I am including it, not because the objection isn’t valid, but because so many skeptics are lacking basic awareness of how important prompting is. They’re doing the equivalent of asking a new intern on their team to handle a complex task without giving them the context they need in a completely new environment.
When I see the prompts they use, I asked them what the rest of the context looks like. All too often, that was it. Then I ask them for the follow up prompts. Nope, that was it - they saw the model failed, and they stopped there.
This just isn’t how you use the models. Well, maybe for simple requests. But if you want them to do something complex, you need to be more thoughtful about what information you’re giving, what instructions you’re giving, and how to guide the model throughout a conversation.
If you’re looking for confirmation that AI can’t do something, you’ll find it. It takes a bit more effort to understand how they can be genuinely useful.
They don’t use tools
This one is becoming less true over time - I’ve seen a lot of people say they’ve tried Cursor, for example, and didn’t like it. Kudos to you for trying a new tool.
However it still boggles my mind how many developers have never used any type of agentic coding assistant, and their opinions are formed based on prompting manually through a webUI and copying and pasting code.
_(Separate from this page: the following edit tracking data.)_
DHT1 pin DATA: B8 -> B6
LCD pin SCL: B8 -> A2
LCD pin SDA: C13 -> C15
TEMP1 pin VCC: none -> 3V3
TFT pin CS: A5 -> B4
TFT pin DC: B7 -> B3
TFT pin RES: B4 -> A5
I get it - it’s what you’re comfortable with. And it does help you. But if you’ve never tried Claude Code or Cursor or Aider or the other tools, please give them a try. Moving away from needing to copy and paste is already a huge improvement, but these tools do way more than that now.
If you couple these tools along with learning good prompting and having persistence, they quickly become indispensable, at least for greenfield projects.
Conclusion
Skepticism is good, but informed skepticism is better. If you’re using the SOTA models, you’ve used models enough to know how to prompt and guide them, you’re trying out the latest tools, and you still believe that AI isn’t all that useful - great! You have an informed opinion.
As an AI optimist, I’ve slowly learned the ways in which I was overly-optimistic about what AI could do, or the timelines involved. All I hope to see is the same genuine attempt at learning from the AI skeptics.